I first thought that buying a brand new car as a gift for someone was pure fiction, only I also read about how companies actually make the gigantic bows that adorn the hoods of these gift cars. Dealerships hold onto the cars (which have been purchased as gifts) and then place them in the driveway of the lucky recipient on the day they are to be given.
I have never given, or received, such an extravagant gift. However, it made me think back on the cars I have bought for myself or, occasionally, received.
There was my first car — a red 1971 Ford Pinto with a stick shift — which I bought myself for $75. True, it had a slight problem: a right front headlight which, thanks to a car crash by a previous owner, pointed off to the side of the road. But it had wheels, and it got me to and from work, even though its motor always made a soft tick-ticking sound every time I drove it.
The next car I also bought myself. It was a blue Chevy Vega wagon which I bought from my boss at the time for $750. He made sure I knew how to change a tire before I drove it all the way to Boston and back. It was a fine car; its name was Betsy. I’m not sure why I got rid of it.

*DATA FOR REVIEW*.

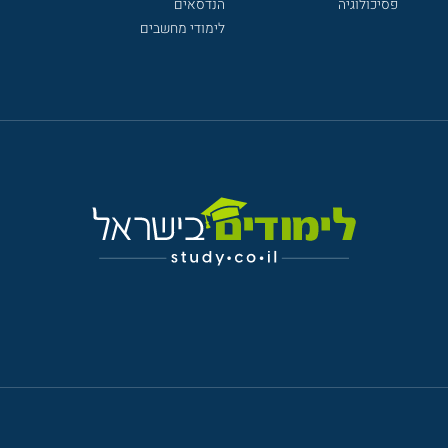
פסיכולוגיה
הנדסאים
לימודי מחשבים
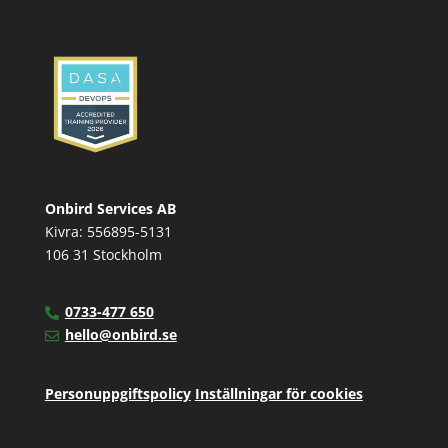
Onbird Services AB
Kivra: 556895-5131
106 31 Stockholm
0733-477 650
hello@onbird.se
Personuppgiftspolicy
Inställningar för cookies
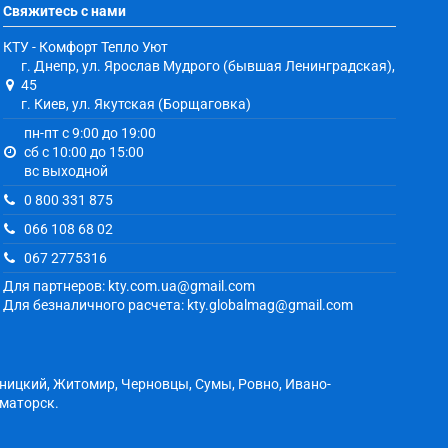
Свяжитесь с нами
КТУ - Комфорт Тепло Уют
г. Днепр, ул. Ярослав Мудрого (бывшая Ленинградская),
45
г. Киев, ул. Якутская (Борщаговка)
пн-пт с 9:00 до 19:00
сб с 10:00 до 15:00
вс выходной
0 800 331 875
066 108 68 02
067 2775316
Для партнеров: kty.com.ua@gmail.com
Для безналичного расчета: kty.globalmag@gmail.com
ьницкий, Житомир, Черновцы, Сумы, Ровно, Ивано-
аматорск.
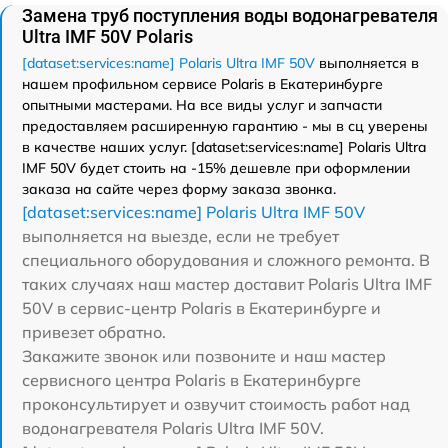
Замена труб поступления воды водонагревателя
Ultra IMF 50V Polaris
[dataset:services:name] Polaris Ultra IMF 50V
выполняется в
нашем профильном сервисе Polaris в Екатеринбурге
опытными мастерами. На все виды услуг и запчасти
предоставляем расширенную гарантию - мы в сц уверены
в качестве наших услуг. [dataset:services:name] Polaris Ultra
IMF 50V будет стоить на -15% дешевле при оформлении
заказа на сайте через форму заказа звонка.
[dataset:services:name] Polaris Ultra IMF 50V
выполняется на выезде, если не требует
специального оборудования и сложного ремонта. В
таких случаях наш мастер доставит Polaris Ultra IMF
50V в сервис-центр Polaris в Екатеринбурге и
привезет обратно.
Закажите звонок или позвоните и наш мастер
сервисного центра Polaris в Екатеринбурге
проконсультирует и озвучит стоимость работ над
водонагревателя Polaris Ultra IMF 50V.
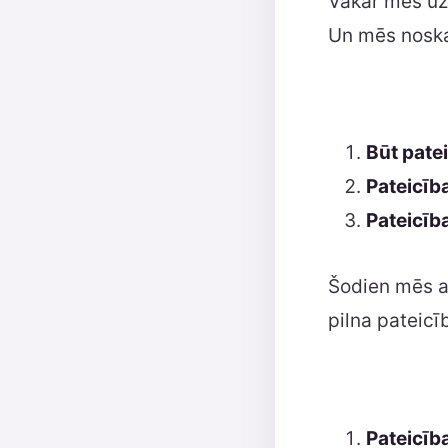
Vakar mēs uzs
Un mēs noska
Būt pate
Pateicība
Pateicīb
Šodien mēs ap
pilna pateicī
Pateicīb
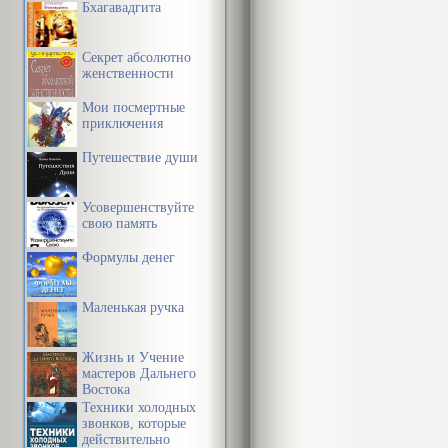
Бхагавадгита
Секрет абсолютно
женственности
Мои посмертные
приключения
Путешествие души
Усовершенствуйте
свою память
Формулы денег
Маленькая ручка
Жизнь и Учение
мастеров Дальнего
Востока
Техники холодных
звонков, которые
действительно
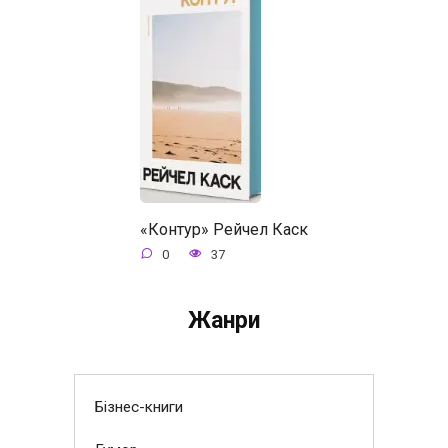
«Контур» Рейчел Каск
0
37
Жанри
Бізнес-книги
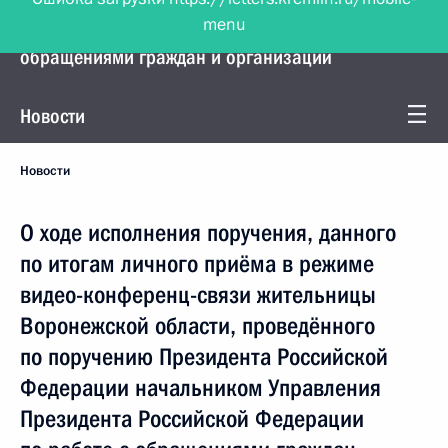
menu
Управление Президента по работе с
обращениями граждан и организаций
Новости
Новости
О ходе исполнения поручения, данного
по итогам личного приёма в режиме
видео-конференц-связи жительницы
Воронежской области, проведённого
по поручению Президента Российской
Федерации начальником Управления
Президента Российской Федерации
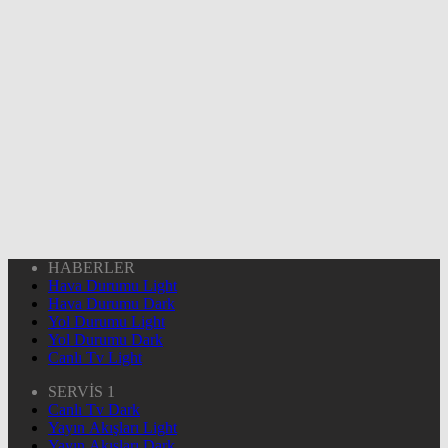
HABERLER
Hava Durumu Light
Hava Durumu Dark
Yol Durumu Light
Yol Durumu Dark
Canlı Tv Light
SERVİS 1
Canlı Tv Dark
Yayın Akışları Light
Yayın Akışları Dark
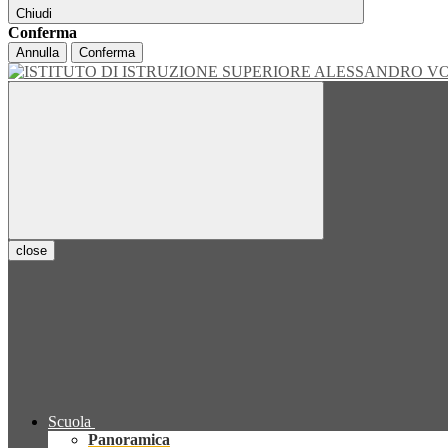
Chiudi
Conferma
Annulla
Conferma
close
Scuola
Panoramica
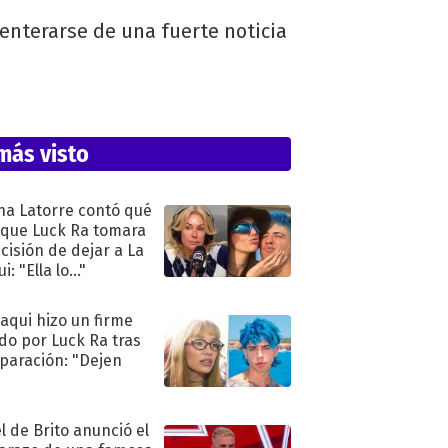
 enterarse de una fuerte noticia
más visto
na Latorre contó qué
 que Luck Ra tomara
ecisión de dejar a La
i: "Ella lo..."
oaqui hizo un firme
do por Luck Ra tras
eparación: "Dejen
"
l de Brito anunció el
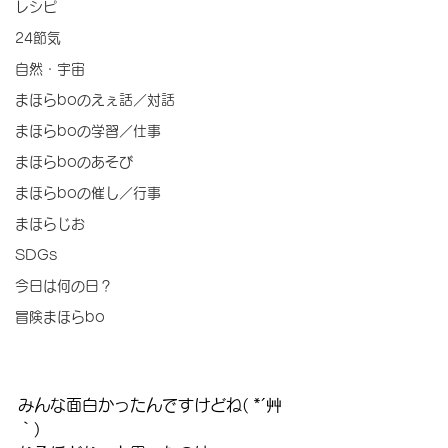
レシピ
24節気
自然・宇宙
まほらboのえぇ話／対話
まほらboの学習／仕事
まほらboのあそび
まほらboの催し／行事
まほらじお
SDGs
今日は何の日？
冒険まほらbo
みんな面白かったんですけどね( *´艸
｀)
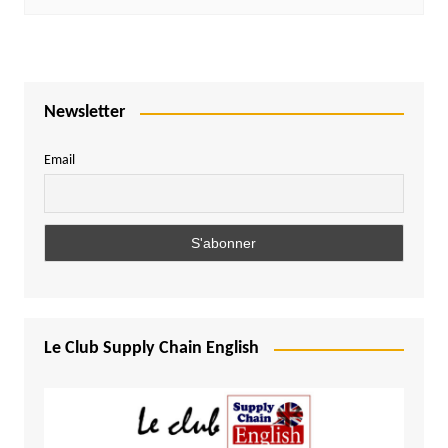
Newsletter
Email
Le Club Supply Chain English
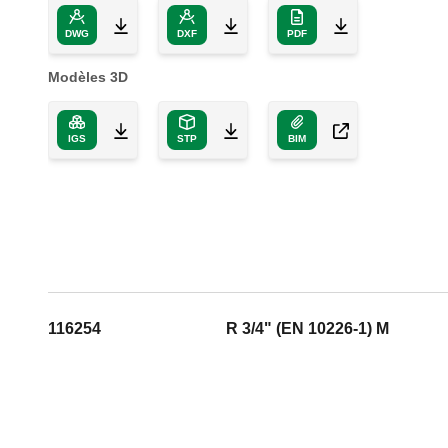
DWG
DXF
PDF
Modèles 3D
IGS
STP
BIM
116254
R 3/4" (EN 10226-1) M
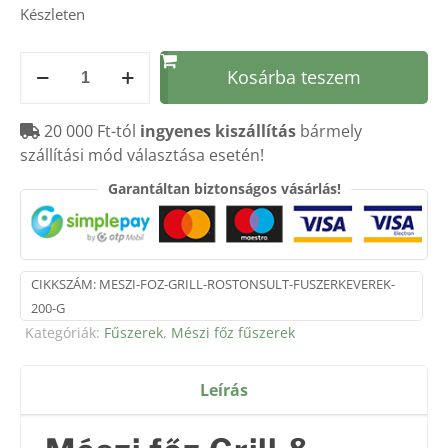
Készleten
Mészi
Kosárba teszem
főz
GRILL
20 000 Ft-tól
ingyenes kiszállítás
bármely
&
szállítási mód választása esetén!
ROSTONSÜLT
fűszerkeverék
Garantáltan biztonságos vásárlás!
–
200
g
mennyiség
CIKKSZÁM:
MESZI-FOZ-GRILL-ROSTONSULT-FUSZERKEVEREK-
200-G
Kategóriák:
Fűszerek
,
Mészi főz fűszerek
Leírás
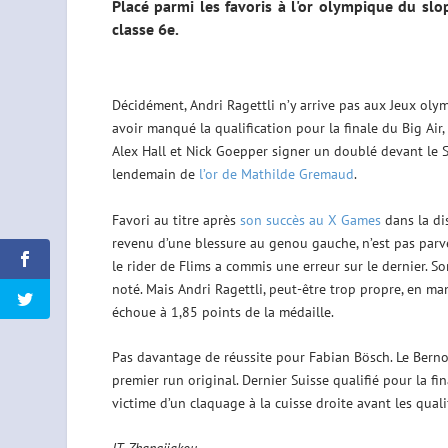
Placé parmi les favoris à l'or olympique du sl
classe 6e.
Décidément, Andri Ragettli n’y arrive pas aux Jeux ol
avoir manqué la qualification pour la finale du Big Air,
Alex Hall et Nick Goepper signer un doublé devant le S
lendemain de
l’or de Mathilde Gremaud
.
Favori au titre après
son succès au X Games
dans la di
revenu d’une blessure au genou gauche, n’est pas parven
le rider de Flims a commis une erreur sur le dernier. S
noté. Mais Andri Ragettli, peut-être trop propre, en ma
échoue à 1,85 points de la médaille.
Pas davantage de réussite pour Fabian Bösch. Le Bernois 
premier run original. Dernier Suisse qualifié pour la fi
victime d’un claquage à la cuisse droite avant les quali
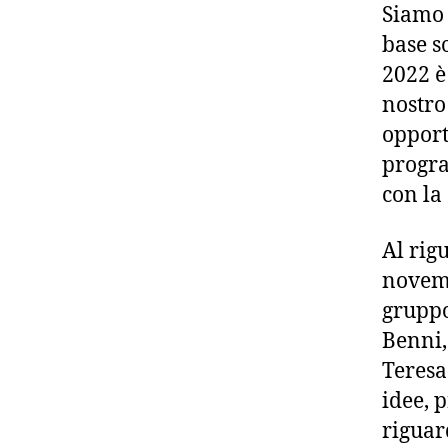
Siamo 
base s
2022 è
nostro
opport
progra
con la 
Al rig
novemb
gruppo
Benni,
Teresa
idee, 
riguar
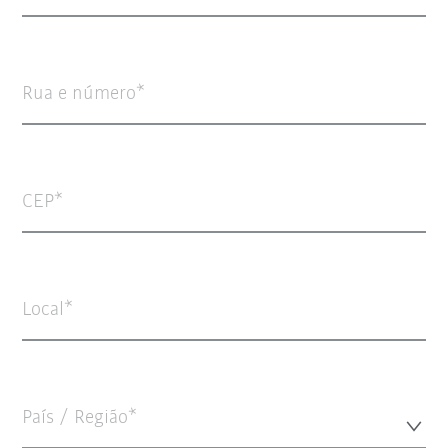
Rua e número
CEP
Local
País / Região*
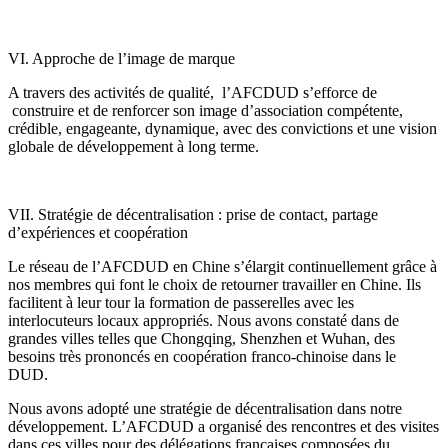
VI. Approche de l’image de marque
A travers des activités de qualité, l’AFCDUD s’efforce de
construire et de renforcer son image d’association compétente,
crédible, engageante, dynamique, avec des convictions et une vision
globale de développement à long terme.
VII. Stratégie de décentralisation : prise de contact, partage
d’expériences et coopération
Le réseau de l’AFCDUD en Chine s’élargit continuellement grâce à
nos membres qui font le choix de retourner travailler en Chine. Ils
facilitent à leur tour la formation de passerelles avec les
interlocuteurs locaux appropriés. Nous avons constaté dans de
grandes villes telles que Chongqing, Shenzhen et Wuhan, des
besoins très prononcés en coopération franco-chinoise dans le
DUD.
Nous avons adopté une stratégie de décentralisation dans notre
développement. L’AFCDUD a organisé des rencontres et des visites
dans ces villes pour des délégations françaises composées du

*TASK BRIEF*. Extend the personal essay about the cars the writer has owned, picking up right after its last sentence.

*ANSWER TO THE EXERCISE*.
Then came two cars which were, essentially, gifts. The first one was grey; I’m not sure what it was, but it was a very plain car. It was not brand new. Perhaps my parents had bought it new, but by the time I got it, it had already been my brother’s and then he got another car. So my parents sold it to us for $200. I named it after my brother: the Edmobile.
By this time, we had several children, and my in-laws gave us a larger car, which had been theirs. We were driving it to the airport in Columbus when it broke down on I-71. We didn’t make it to the airport that day; in fact, we had to stay overnight at a hotel, getting another flight the next day, while the people at the garage tried (unsuccessfully) to fix it. But before we got to the hotel, I remember spending several difficult hours at the gas station with my four young children, desperately trying to keep them entertained in a small space. A woman I met there took pity on me and helped by spending a little time reading to them. It turned out she had graduated from the same Massachusetts college I had. Small world.
Anyway, my in-laws, upon hearing this had happened, must have felt guilty for providing us with that car, so they gave us a substantial down payment toward our first actual new car — probably to protect their grandchildren from another broken down car disaster. I remember it was quite a step up in the world: no bent headlight; no chance it would break down — brand new! Trustworthy at all times!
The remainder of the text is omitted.